Chinese unicorn VIPKid says it’s focused on maintaining quality in the face of ‘rapid growth’

The balancing act of maintaining a high quality online teaching platform with meteoric global growth is a constant battle for the CEO and founder of Chinese unicorn, VIPKid.

VIPKid is a Beijing-based education technology company aimed at China’s tens of millions of students. The company connects Chinese pupils with fluent English-speaking tutors in the United States and Canada.

Founded in 2013, the company is currently valued by investors at more than $3 billion.

Speaking at CNBC’s East Tech West conference in the Nansha district of Guangzhou, China on Wednesday, VIPKid’s Cindy Mi said: “The limit is, as a platform, how we can maintain the highest quality possible where we are undergoing this rapid growth (and) how we can stay focused on quality and learning efficacy when we are learning with so many teachers.”

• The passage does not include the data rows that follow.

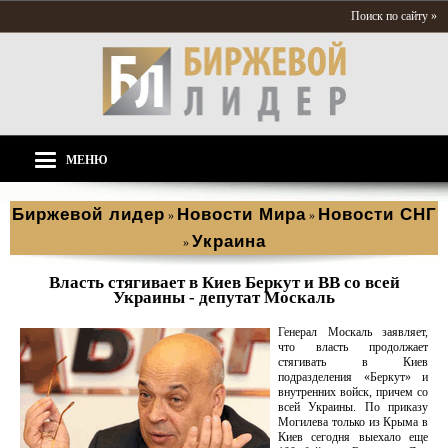
Поиск по сайту »
МЕНЮ
Биржевой лидер
Новости Мира
Новости СНГ
»
»
Украина
»
Власть стягивает в Киев Беркут и ВВ со всей
Украины - депутат Москаль
Генерал Москаль заявляет,
что власть продолжает
стягивать в Киев
подразделения «Беркут» и
внутренних войск, причем со
всей Украины. По приказу
Могилева только из Крыма в
Киев сегодня выехало еще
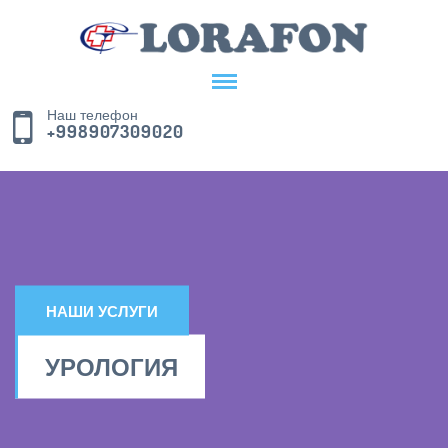
Наш телефон
+998907309020
НАШИ УСЛУГИ
УРОЛОГИЯ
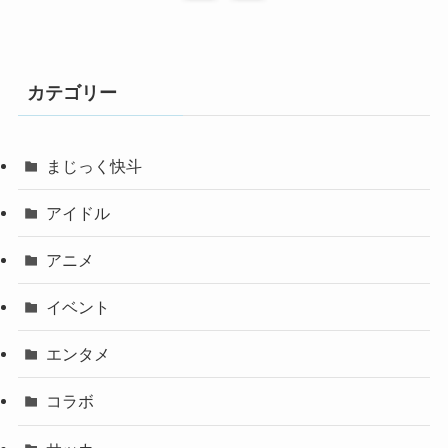
カテゴリー
まじっく快斗
アイドル
アニメ
イベント
エンタメ
コラボ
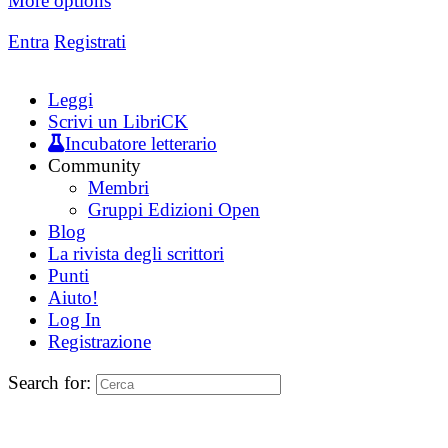
More options
Entra
Registrati
Leggi
Scrivi un LibriCK
Incubatore letterario
Community
Membri
Gruppi Edizioni Open
Blog
La rivista degli scrittori
Punti
Aiuto!
Log In
Registrazione
Search for:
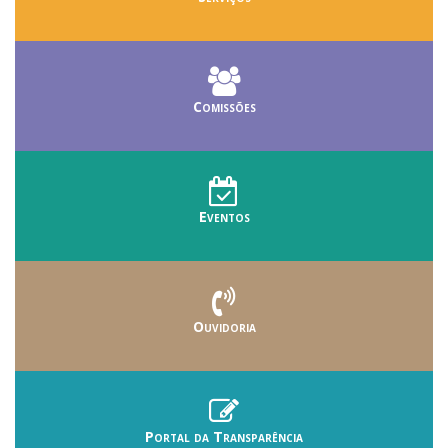
Comissões
Eventos
Ouvidoria
Portal da Transparência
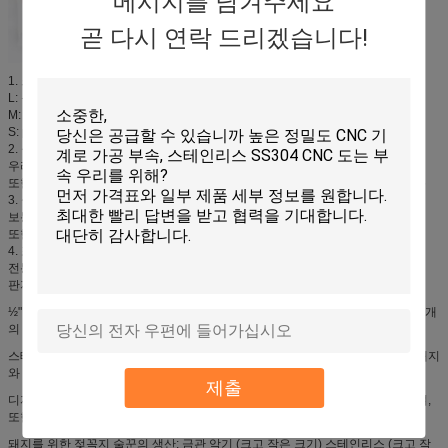
메시지를 남겨주세요
곧 다시 연락 드리겠습니다!
1. 크기:
L: 큰 돼지를 위해 돼지 & 암퇘지를 좋아하십시오
M: 돼지의 성장을 위해
S: piglet를 위해
2. 물자
우리는 보통 스테인리스 #201를 만듭니다 젖꼭지 술꾼을 이용합니다.
또한 우리는 당신의 필요조건에 따라 물자를 같이 이용해서 좋습니다 # 304 316
3. 실을 뀁니다
보통 우리의 제품은 이용했습니다 실 G-1/2" 또는 3/8" 또는 3/4"를
또한 우리는 실 BSP 또는 NPT를 만들어서 좋습니다
4. 포장
전통적인 패킹: 25pcs/부대의, 6개 또는 8개의 부대/판지.
판지 크기: 28*24*12 cm; 10-15 킬로그램 /carton (다른 상품에 따라)
½" 쉬운 소켓 또는 렌치 임명을 위한 육 몸을 가진 NPT 실. 돼지 젖꼭지 술꾼은 3개
의 위치 개구부를 가진 조정가능한 흐름율을 특색짓습니다.
스테인리스 봄 및 돔은 착용에서 오래 견딘 보호해줍니다. 이 젖꼭지 술꾼은 암퇘지
와 피니셔에 대하 이상적입니다.
제출
디자인은 돼지, 그것의 청결 및 위생의 수질 보전을 위한 편익이고 오염에 대하여,
또한 환경을 보호할 수 있다 경제 이득을 개량할 수 있었습니다.
돼지를 위한 젖꼭지 술꾼의 생산: 금관 악기 (크고 작은 크기) 스테인리스 (크고 작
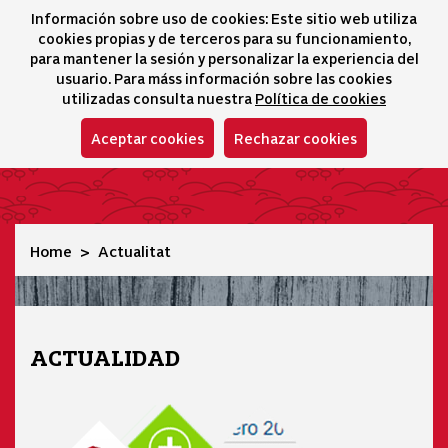
Información sobre uso de cookies: Este sitio web utiliza
icono 
icono
Ico
I
cookies propias y de terceros para su funcionamiento,
Selector idioma
para mantener la sesión y personalizar la experiencia del
usuario. Para máss información sobre las cookies
utilizadas consulta nuestra
Política de cookies
Aceptar cookies
Rechazar cookies
Actualitat
Home
Actualitat
ACTUALIDAD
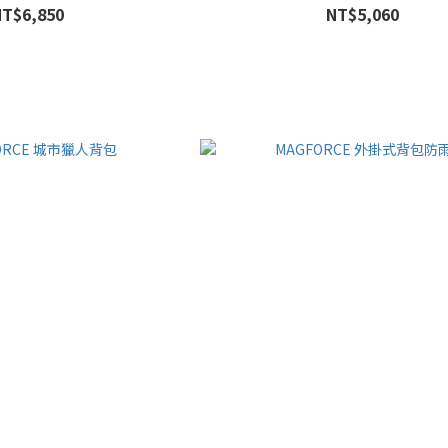
NT$6,850
NT$5,060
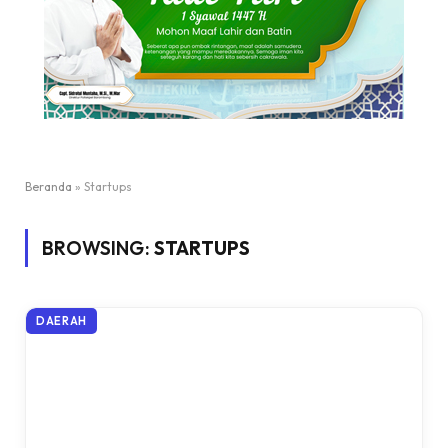
Beranda
»
Startups
BROWSING:
STARTUPS
DAERAH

The education start-up has more than 500,000 students and over 60,000 teachers on the platform, Mi said Wednesday. That’s almost double the company had reported the year previous and a massive leap from the just over 3,000 students it reported in 2015.

The company’s rapid growth makes it one of the fastest growing start-ups not only in the country’s fiercely competitive education technology sector — but in all of China.

VIPKid’s Mi said the company hoped to fully embrace a wide range of technologies to improve the learning experience for all the students on its platform.

“For augmented reality, if the students want to talk about the dinosaur then instead of a plain picture we can work with content providers like National Geographic learning and then instead they have all this vivid, visceral space we can turn into a lively dinosaur that can interact with the students,” she told CNBC’s Everett Rosenfeld.

“Also we have this virtual sticker for the classrooms, teachers can turn herself into a princess or a superhero and then the students are so enjoying the class. And then for virtual reality, we have the museum tours where our teachers can make videos to show students what their hometown used to look like,” Mi said.